The Mfecane (the "Crushing"), as the the period of regional warfare and forced migrations in In southern Africa is known, had begun in the early nineteenth century.
Zwangendaba, king of the Ngoni people from approximately 1815, had led his people, at this time called the "Jere", on a migration of more than a thousand miles lasting more than twenty years after being driven from the eastern region of what is now South Africa, near modern Swaziland, by the Zulus during the Mfecane.

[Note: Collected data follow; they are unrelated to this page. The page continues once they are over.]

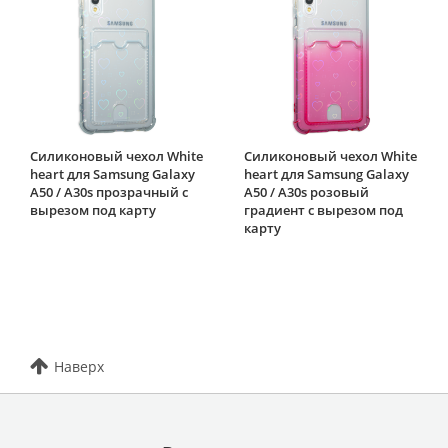
Силиконовый чехол White
Силиконовый чехол White
heart для Samsung Galaxy
heart для Samsung Galaxy
A50 / A30s прозрачный с
A50 / A30s розовый
вырезом под карту
градиент c вырезом под
карту
Наверх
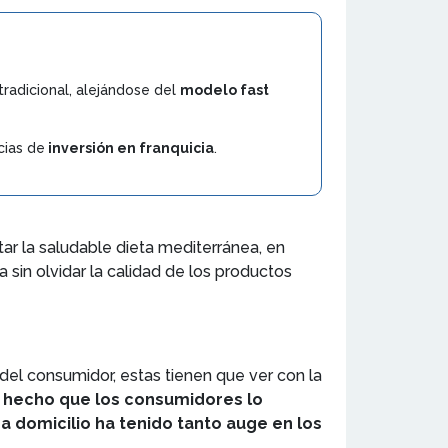
radicional, alejándose del
modelo fast
cias de
inversión en franquicia
.
ar la saludable dieta mediterránea, en
a sin olvidar la calidad de los productos
del consumidor, estas tienen que ver con la
 hecho que los consumidores lo
 a domicilio ha tenido tanto auge en los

Using many of Shaka's methods of rule such as rigid discipline in military and social organization, he has knitted his tribe and the unfortunate people abducted along the way into a cohesive unit.

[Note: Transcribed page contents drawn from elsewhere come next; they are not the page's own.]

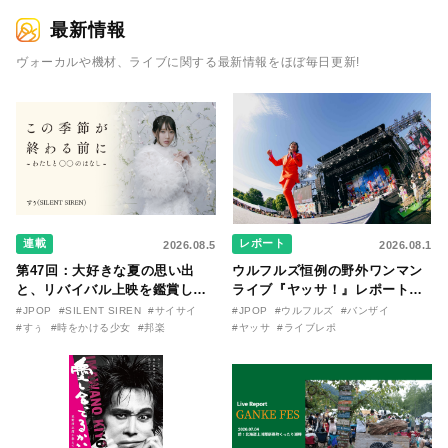
最新情報
ヴォーカルや機材、ライブに関する最新情報をほぼ毎日更新!
連載
レポート
2026.08.5
2026.08.1
第47回：大好きな夏の思い出
ウルフルズ恒例の野外ワンマン
と、リバイバル上映を鑑賞した
ライブ『ヤッサ！』レポート！
『時をかける少女』のおはなし
リリースから30年を迎えたアル
#JPOP
#SILENT SIREN
#サイサイ
#JPOP
#ウルフルズ
#バンザイ
〜SILENT SIREN・すぅ『この
バム『バンザイ』完全再現に、
#すぅ
#時をかける少女
#邦楽
#ヤッサ
#ライブレポ
季節が終わる前に〜わたしと〇
大阪に集まったファンが熱狂し
〇のはなし〜』
た日。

With his people he has migrated north into tropical Africa, in 1822 crossing into what is now southern Mozambique.
Defeated there in 1831 by other fleeing tribes, he followed the Zambezi River into what is now Zimbabwe in 1835 and helps to bring to an end the three hundred-year-old Rozwi empire.
Zwangendaba is believed to have destroyed many of the structures at Great Zimbabwe on passing through.

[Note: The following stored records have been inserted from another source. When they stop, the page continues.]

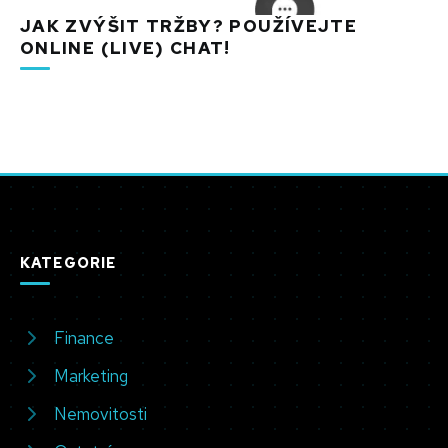
JAK ZVÝŠIT TRŽBY? POUŽÍVEJTE
ONLINE (LIVE) CHAT!
KATEGORIE
Finance
Marketing
Nemovitosti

The Ndwandwe, a Nguni-speaking people, had been forcibly dispersed also by the Zulus.
Under the leadership of Mzilikazi, a former general in Shaka's army, armed bands of the Ndebele, (Matabele) a branch of the Zulus who had split from King Shaka in the early 1820s, had migrated northward, invading the Rozwi Empire.
The Ndwandwe armies of Nxaba and Zwangendaba devastate the empire, and in the early 1830s, the last Rozwi ruler is killed in his capital of Khame.
The Zimbabwe region comes under control of Ndebele chief Lobengula in 1834.